**YOUR INSTRUCTIONS**
Return, word for word, the part of the commentary on the governor's blackface photo below that runs from "But this guy" up to and including "could have done.".

**EXTRACT PROVIDED**
◇ ◇ ◇
You were part of an anti-communist organization during the time when being anti-communist was common. You repudiated it at the same time everyone else did. Huge swaths of people can see themselves in you. We know what it’s like to be caught up in the zeitgeist of the day. I remember calling people “gay” and “retarded” back in the 1990s. But everyone remembers doing that at the time, so all I’d have to say is “Yeah, I used to think that was okay, but now I don’t.”

But this guy dressed in blackface in the 1980s, 30-50 years since that had been remotely acceptable by anyone in the United States. These were grad student age people, not youngsters. The guy’s nickname as “Coonman.” It is rare that any American finds any of this relatable, as something that a decent person could have done.

He had not repudiated this and move on before. And now he is refusing to try and make penance by dropping out and going and doing stuff to make amends for his transgression that he had not yet done. He’s trying to pretend that it is no big deal. He is showing he puts himself above the party since having the blackface governor is a problem for the Dems. Putting yourself above the party is (in this case, at least) putting yourself above the country.

Before a proper apology and attempt to make amends could have saved him. But he didn’t do it. And now he’s trying to undo admitting that the pic was of him, and then relating a story of other blackface as if this would help. (No, it is arguably not as bad, but it’s not a defense at this point.)

We understand forgiveness just fine. Forgiveness is not automatic. It is granted when the person has shown it to be appropriate. This governor has not, but shown it to be inappropriate. Deciding whether or not we thought the blackface was disqualifying is something that should have happened during the election.
◇ ◇ ◇
**SUPPLIED RECORDS**
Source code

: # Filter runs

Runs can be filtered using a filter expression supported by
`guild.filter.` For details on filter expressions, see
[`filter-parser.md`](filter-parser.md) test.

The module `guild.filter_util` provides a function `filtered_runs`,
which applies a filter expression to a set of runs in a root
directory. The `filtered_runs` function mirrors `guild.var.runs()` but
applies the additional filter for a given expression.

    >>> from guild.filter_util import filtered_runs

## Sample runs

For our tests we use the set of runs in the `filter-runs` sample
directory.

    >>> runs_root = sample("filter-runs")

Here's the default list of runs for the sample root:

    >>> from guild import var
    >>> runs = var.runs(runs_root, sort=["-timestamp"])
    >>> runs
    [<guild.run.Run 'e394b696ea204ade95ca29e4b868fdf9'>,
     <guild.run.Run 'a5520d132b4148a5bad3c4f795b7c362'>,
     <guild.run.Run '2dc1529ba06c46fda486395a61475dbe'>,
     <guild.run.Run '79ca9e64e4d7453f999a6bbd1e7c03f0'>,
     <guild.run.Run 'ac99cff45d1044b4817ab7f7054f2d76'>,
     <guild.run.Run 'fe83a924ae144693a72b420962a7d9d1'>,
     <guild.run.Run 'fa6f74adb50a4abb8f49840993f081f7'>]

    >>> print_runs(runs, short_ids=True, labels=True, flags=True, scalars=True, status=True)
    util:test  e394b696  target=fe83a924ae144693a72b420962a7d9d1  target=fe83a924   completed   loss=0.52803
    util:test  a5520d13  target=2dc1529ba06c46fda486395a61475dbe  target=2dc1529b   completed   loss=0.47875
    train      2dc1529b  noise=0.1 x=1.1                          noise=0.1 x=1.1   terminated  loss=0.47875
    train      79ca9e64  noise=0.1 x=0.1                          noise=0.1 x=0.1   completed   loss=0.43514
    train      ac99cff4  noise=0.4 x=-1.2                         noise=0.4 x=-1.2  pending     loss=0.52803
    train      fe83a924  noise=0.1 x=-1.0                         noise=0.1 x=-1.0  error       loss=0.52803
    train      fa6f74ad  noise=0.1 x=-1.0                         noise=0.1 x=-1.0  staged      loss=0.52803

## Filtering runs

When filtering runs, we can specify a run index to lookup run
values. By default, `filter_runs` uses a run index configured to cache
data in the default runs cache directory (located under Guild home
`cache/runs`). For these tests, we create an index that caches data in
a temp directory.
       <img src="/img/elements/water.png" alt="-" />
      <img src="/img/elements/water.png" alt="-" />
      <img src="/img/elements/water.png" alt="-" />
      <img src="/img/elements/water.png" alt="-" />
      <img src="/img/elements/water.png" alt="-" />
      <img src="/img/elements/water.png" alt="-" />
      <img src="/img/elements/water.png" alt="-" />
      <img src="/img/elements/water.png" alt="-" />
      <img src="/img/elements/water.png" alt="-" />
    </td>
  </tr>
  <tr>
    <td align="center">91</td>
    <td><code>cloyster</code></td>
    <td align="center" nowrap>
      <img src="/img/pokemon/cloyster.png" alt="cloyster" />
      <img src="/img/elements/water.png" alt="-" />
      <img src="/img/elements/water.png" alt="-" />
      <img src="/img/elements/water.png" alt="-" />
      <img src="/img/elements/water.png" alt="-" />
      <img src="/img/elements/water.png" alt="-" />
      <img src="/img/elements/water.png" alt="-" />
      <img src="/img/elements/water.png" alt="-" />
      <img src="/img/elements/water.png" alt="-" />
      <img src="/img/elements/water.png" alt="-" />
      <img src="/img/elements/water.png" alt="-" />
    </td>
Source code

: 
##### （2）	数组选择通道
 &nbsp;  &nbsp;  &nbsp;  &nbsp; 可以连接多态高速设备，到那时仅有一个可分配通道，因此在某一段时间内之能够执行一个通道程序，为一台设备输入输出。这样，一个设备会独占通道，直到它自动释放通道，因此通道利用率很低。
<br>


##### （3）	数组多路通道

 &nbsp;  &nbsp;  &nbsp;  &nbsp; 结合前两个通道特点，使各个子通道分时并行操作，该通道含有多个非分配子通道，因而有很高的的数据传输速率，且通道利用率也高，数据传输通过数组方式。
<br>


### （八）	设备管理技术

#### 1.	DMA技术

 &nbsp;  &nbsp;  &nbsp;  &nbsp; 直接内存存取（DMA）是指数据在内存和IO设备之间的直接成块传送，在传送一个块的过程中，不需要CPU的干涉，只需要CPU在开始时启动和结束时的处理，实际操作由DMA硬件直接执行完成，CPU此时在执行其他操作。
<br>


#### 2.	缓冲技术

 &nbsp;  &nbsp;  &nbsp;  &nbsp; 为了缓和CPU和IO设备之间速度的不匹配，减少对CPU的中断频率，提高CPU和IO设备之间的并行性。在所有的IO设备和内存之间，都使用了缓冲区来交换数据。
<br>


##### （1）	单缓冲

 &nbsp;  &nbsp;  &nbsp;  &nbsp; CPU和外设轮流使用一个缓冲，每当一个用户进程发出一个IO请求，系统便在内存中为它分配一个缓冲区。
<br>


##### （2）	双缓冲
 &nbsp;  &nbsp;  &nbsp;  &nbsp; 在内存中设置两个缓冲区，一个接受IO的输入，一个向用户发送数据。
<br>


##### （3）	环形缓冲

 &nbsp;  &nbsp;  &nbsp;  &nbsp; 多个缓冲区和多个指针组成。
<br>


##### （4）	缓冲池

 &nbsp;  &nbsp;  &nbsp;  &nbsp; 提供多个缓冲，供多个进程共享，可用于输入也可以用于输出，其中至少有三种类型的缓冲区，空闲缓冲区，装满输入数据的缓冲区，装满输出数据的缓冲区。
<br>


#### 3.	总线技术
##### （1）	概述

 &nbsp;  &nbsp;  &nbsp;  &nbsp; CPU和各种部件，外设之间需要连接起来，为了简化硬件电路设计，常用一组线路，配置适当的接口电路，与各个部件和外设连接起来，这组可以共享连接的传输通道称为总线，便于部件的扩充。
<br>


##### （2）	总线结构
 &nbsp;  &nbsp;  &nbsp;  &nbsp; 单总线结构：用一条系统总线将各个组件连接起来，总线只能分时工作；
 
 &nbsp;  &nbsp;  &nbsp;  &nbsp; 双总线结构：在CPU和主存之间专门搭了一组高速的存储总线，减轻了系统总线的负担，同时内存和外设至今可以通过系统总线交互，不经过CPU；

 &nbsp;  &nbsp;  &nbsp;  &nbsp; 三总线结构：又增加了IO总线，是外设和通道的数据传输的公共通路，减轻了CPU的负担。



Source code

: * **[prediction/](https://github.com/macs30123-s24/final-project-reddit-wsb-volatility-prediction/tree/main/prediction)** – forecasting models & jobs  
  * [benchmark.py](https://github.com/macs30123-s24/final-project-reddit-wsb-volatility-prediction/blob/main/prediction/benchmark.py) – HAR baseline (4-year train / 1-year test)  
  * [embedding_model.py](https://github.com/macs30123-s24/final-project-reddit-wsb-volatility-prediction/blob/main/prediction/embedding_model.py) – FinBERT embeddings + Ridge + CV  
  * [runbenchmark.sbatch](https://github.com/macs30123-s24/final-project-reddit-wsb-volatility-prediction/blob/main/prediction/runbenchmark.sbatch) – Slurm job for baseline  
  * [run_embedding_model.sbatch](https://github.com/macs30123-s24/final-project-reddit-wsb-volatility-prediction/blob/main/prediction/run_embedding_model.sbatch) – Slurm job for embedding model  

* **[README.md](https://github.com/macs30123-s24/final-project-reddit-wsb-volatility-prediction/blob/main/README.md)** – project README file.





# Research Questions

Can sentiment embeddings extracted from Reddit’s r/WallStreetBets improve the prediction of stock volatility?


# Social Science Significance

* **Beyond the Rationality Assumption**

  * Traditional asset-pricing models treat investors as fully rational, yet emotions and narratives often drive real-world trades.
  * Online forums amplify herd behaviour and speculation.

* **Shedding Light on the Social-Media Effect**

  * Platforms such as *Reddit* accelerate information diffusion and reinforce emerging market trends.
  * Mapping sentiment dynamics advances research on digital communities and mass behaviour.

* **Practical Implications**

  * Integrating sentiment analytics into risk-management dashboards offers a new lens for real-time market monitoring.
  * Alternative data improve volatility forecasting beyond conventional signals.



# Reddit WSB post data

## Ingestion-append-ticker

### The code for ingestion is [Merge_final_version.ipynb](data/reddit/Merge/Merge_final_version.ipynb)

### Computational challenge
◇ ◇ ◇
**EXPECTED OUTPUT**
But this guy dressed in blackface in the 1980s, 30-50 years since that had been remotely acceptable by anyone in the United States. These were grad student age people, not youngsters. The guy’s nickname as “Coonman.” It is rare that any American finds any of this relatable, as something that a decent person could have done.